In clocks that are right twice a day news, Kevin Williamson at NRO has a nice observation about the way that the expression du jour ‘deep state’ has a breadth in contemporary usage. You have the positive valence now used by those who think that Washington civil servants are part of the resistance. And you have the Sean Hannity-Rush Limbaugh version that takes the deep state to be a fifth column of bureaucrats hell-bent on undermining a legitimately elected President.
The great irony is that the term had a very different valence for liberals and libertarians only a few years ago. Waaaaay back then, ‘deep state’ or ‘deep government’ was a term of abuse for the established role that government took in civic life. Liberals thought that it was too cozy with the financial sector and with industry, and so few elections could turn back any of that. Libertarians thought it had overreached with social programs, but it was too late to repeal them.
Once the term has such breadth, only context will provide you with any clarity as to what’s being meant by its usage. Williamson makes analogy here to the term ‘neocon’ to help clarify — originally, it meant different kind of conservative, then it meant disaffected leftist-turned-conservative, and then it took on international-Jewish-conspiracy-world-war-hawk connotations. To know what mud someone’s slinging with the word, you need a little more background.
But, now, the important part with the terms ‘neocon’ or ‘deep state’ is that they not only have an evaluative and expressive role, they also play explanatory roles in what we’re seeing. And so with ‘neocon,’ the association of the neocons like Wolfowitz with the WTO was part of the sinister explanation for the Iraq War. (And so, too many people went with the last interpretation of neocon.) And with the current ‘deep state’ conspiracy theories, Hannity and Limbaugh are using it to explain the Trump administration’s early political losses.
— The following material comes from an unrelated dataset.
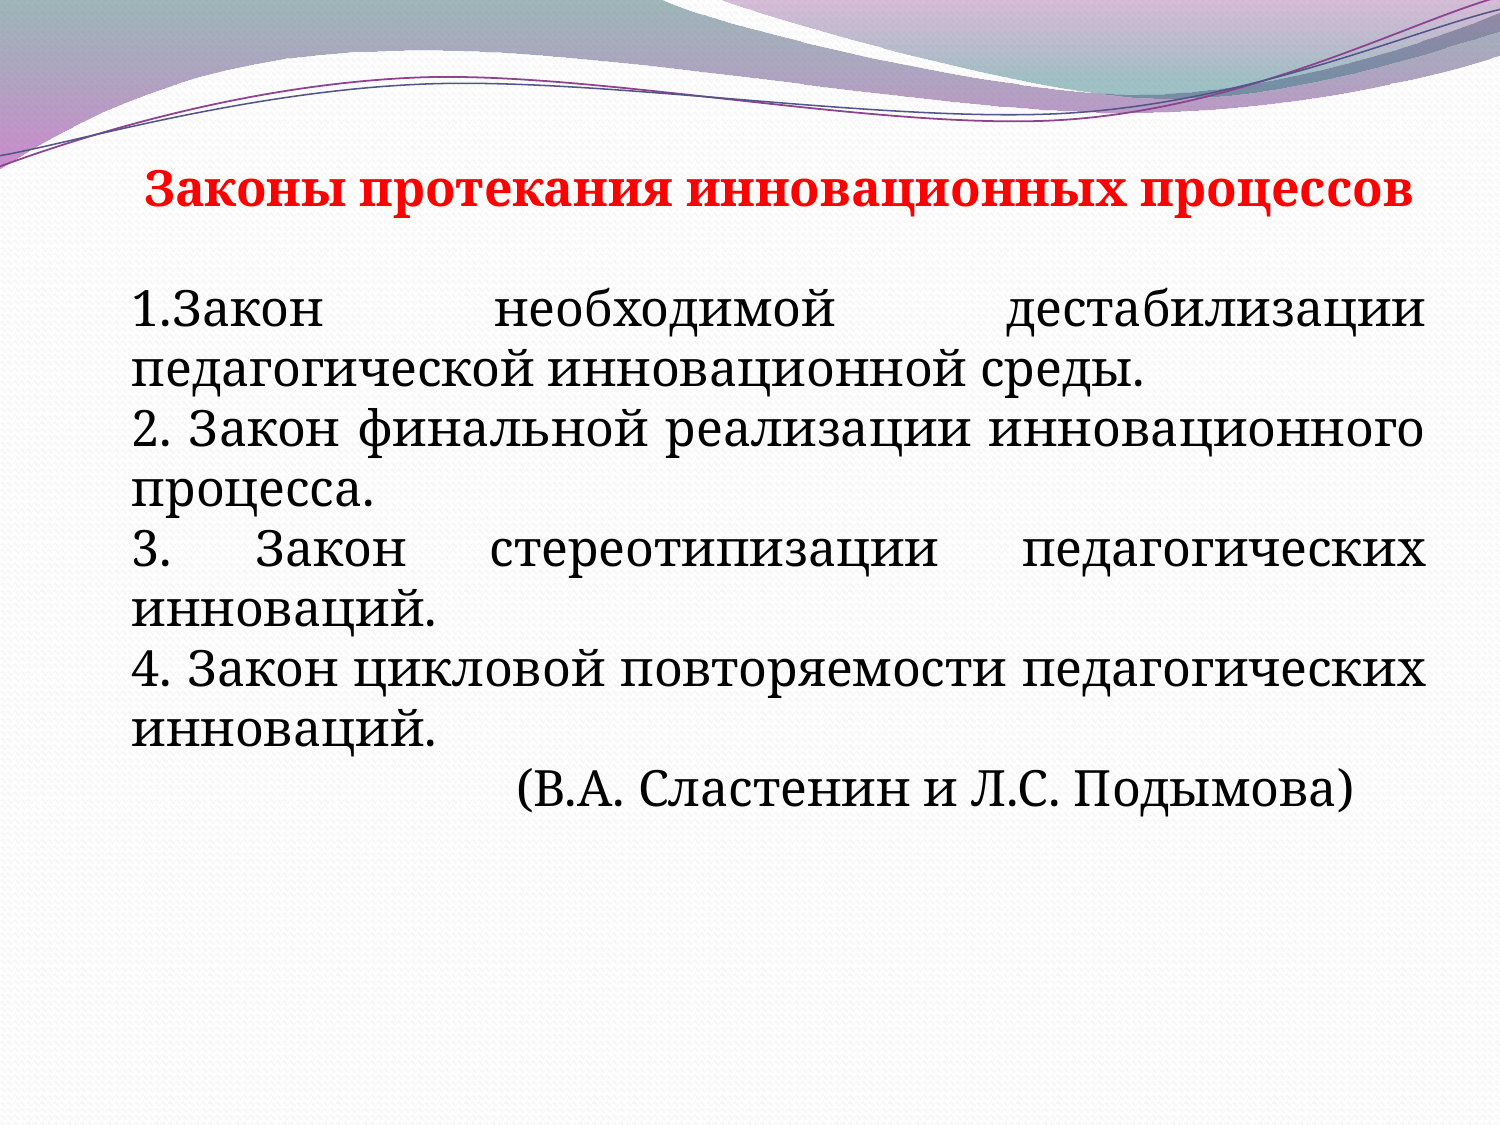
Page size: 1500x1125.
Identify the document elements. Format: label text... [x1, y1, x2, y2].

text_box Законы протекания инновационных процессов 1.Закон необходимой дестабилизации педагогической инновационной среды. 2. Закон финальной реализации инновационного процесса. 3. Закон стереотипизации педагогических инноваций. 4. Закон цикловой повторяемости педагогических инноваций. (В.А. Сластенин и Л.С. Подымова) [117, 148, 1442, 824]
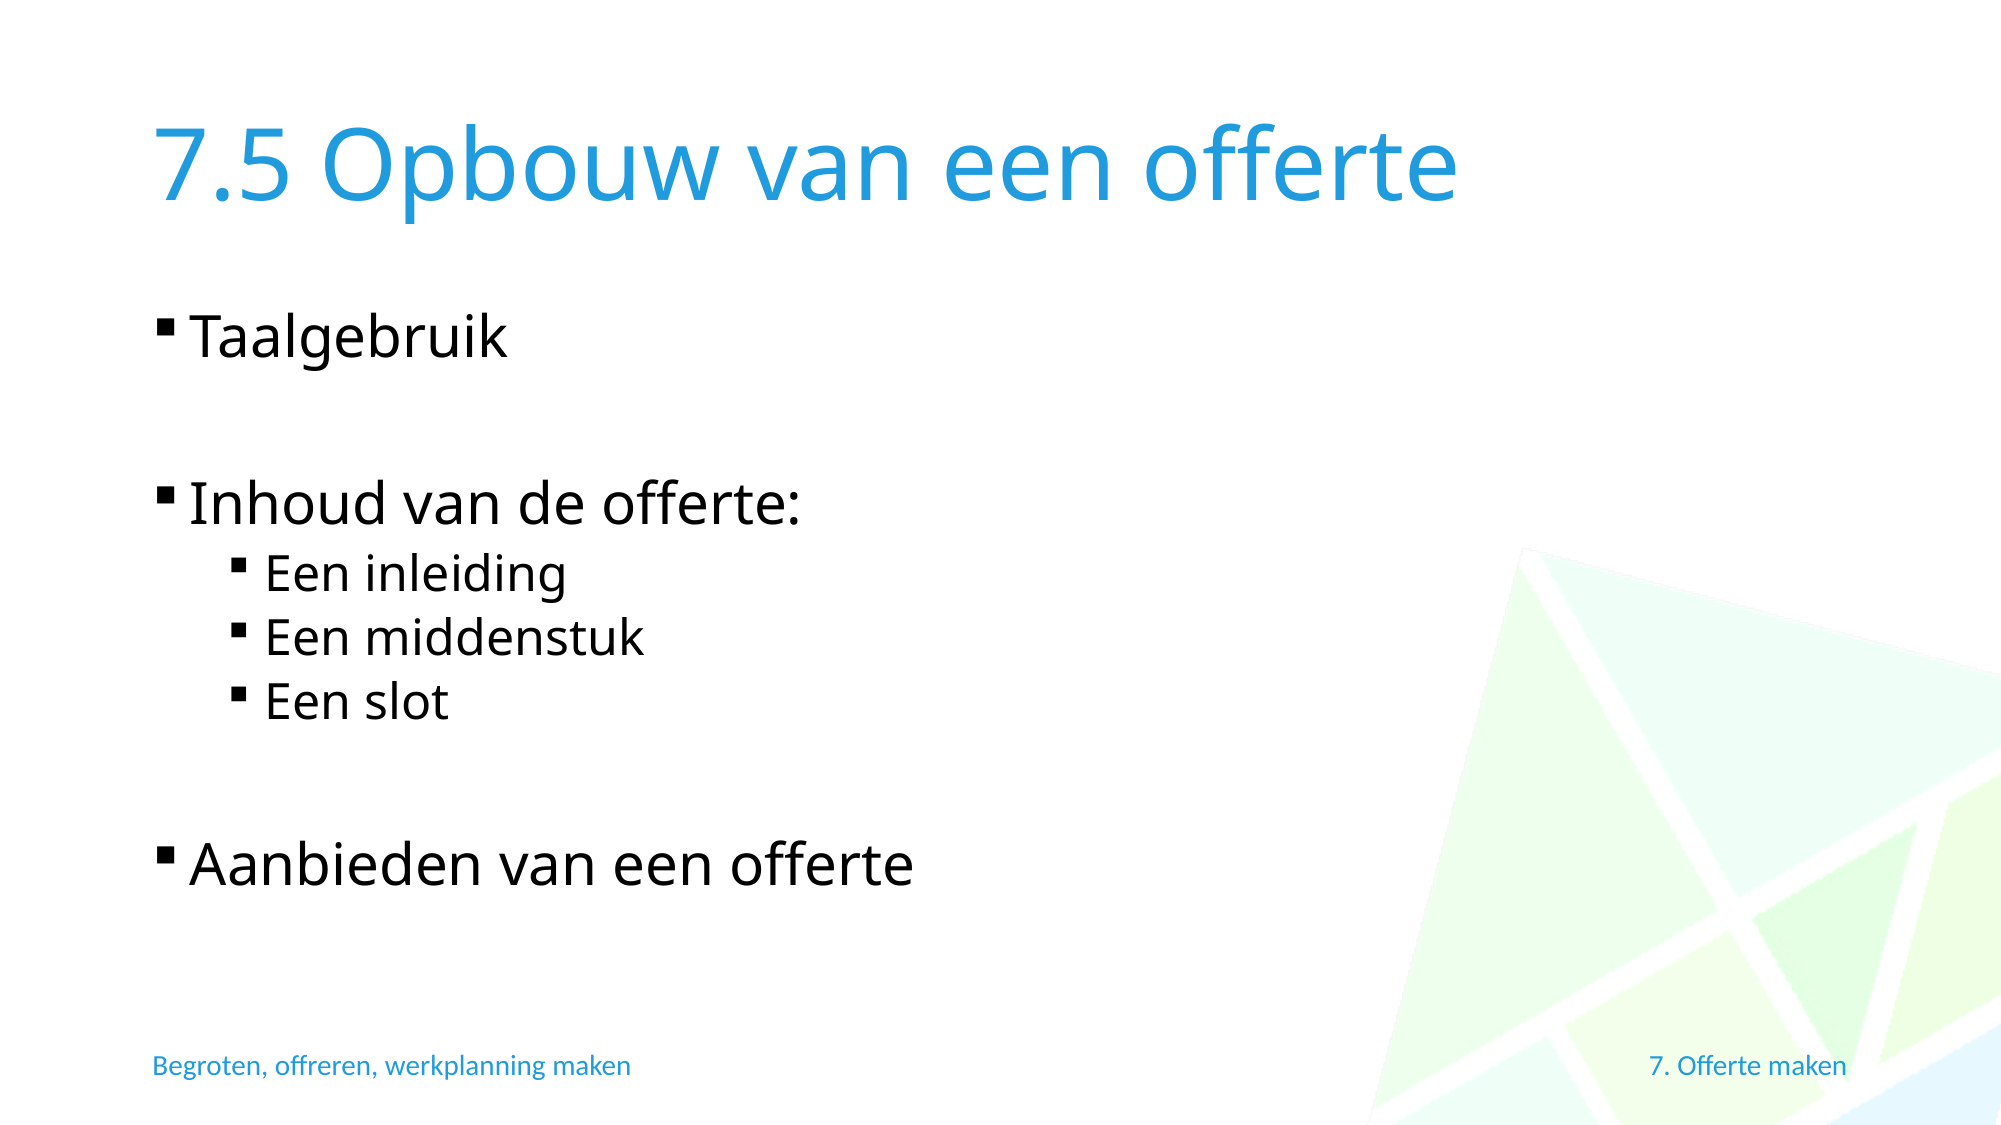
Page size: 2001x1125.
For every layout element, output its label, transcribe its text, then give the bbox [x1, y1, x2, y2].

But Occam’s Razor is ready to trim the thicket with the latter. When the own-goals are so clearly instances of incompetence, blaming a vast conspiracy of bureaucrats is really more evidence of incompetence than an alternative explanation. It’s like the suckiest kid on the team blaming the refs for every time he gets burned. Or the kid who never does the reading or the homework and then complains that your lectures don’t make any sense… and that’s why he’s failing.
Williamson makes a nice closing observation that the naming here (and how its said) works as a bit of magical thinking:
There is an ancient superstition that to name something is to assert power over it. (The members of some ancient tribes kept their real names secret and had secondary names for public use.) But giving the figments of your imagination a name and an involved back-story doesn’t make them real. It just makes you nuts.